Машин в нашей деревне, можно сказать, не было. Одна-единственная полуторка, принадлежащая одновременно колхозу и сельсовету, почти постоянно находилась в ремонте. Машины из других сел и деревень по нашей дороге-улице проезжали раз пять-шесть в год. Наверное, и там, в других селах и деревнях, их было не больше, чем в нашей.
А потому и меня, и мою подружку-соседку родители отпускали гулять-играть на улицу не переча, даже охотно, если, конечно, у нас не было каких-либо порученных родителями дел.
– О-о-ля-я! – кричал я, оседлав свой забор. – О-о-ля-я! – И слышал, как вскоре хлопала дверь Олиного дома.
– Мне мама велела картошки начистить. Жди. Я быстро.

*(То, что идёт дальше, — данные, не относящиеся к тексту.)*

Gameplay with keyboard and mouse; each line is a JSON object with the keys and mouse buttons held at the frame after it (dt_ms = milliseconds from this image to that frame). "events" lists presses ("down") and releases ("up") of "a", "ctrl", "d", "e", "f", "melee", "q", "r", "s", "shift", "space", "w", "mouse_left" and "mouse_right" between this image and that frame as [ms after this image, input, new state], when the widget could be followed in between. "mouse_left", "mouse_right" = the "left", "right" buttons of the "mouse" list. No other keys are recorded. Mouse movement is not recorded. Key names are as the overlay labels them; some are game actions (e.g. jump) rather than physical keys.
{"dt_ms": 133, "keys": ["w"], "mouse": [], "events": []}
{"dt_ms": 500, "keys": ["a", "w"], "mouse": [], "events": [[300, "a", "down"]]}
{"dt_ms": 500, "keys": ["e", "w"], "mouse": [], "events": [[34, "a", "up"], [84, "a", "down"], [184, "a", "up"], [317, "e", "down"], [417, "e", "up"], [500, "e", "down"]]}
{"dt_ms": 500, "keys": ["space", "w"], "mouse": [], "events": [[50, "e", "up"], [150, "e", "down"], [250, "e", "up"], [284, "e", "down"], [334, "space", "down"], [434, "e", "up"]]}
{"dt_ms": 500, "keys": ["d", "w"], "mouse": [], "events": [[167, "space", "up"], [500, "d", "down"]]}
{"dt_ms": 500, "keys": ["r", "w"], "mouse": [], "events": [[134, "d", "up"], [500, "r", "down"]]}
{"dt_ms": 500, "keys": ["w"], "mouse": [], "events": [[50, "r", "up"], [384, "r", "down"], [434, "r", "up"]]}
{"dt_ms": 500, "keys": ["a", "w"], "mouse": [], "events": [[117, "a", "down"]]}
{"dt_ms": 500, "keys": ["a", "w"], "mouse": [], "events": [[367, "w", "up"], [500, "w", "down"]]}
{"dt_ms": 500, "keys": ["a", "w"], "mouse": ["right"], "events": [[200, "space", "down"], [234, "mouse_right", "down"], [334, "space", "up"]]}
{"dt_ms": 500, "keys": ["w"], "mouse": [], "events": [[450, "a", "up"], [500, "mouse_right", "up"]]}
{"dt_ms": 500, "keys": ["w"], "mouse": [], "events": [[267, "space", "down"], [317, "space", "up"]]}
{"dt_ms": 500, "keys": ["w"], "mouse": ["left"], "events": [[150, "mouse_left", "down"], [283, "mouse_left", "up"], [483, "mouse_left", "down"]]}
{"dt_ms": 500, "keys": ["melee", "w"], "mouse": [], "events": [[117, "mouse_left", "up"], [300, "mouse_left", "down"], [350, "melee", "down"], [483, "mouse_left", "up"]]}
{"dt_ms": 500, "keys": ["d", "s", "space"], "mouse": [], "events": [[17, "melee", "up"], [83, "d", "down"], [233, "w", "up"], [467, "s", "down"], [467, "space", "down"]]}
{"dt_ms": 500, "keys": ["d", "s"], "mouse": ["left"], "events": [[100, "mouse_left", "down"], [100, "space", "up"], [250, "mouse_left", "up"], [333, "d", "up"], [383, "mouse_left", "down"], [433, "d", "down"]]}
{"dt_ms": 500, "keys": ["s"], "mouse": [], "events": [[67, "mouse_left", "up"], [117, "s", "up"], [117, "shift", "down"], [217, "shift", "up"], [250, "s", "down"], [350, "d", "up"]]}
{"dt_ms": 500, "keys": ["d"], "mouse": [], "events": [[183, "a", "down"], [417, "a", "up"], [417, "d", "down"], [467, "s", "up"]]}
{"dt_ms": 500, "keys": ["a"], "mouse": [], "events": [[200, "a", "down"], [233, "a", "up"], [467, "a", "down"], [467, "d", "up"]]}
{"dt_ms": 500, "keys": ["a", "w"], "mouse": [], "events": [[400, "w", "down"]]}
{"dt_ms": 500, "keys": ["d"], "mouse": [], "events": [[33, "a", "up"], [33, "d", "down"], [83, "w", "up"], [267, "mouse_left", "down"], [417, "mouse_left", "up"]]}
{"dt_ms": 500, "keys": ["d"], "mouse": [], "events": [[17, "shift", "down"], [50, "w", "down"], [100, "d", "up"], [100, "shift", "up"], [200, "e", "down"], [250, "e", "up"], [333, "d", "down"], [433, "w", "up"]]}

…Чаще всего, как и все пацаны и девчонки нашей деревни, мы бежали, да-да, не шли – бежали, это только взрослые ходят, – к нашей речке Говорушке. Мелкая, светлая, с разноцветными камешками и искристыми чешуйками слюды среди них на приветливом дне, она омывала наши тела в летний зной и звенела под нашими коньками в зимнюю стужу.